(Extracted page text data)
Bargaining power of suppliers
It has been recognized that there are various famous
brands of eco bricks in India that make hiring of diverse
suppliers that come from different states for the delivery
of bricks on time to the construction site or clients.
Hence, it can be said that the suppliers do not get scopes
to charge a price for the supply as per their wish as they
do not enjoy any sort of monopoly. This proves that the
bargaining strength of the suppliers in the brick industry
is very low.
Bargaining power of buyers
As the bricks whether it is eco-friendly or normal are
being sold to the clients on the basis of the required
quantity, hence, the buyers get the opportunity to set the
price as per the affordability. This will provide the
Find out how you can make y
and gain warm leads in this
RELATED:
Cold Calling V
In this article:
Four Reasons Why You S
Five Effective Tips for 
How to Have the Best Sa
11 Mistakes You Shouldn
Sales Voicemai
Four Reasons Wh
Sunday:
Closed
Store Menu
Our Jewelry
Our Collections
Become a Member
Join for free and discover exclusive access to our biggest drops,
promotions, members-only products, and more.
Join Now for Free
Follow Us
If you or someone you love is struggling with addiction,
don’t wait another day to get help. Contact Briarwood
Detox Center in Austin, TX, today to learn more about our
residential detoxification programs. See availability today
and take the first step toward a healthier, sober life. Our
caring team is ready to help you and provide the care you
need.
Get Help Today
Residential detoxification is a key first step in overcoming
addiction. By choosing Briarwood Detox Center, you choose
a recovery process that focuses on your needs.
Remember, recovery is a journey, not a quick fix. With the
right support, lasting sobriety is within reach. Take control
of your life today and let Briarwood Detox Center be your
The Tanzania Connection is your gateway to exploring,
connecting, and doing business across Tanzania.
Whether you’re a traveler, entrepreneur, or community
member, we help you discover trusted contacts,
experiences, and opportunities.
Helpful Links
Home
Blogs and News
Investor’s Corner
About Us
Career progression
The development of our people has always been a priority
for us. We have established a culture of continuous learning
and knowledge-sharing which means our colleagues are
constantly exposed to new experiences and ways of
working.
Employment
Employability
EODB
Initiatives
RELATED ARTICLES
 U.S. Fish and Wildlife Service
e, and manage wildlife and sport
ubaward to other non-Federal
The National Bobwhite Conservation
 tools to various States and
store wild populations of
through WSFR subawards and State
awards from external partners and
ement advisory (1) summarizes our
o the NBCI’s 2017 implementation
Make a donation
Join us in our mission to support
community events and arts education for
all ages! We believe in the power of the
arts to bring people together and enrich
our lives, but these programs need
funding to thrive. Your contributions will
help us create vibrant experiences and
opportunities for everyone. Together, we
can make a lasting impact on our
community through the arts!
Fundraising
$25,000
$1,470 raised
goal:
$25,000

Directive: Starting with the first line of the data above, copy each line exactly until you reach the line with "do not enjoy"; include that line as well.

Reply to the task:
Bargaining power of suppliers
It has been recognized that there are various famous
brands of eco bricks in India that make hiring of diverse
suppliers that come from different states for the delivery
of bricks on time to the construction site or clients.
Hence, it can be said that the suppliers do not get scopes
to charge a price for the supply as per their wish as they
do not enjoy any sort of monopoly. This proves that the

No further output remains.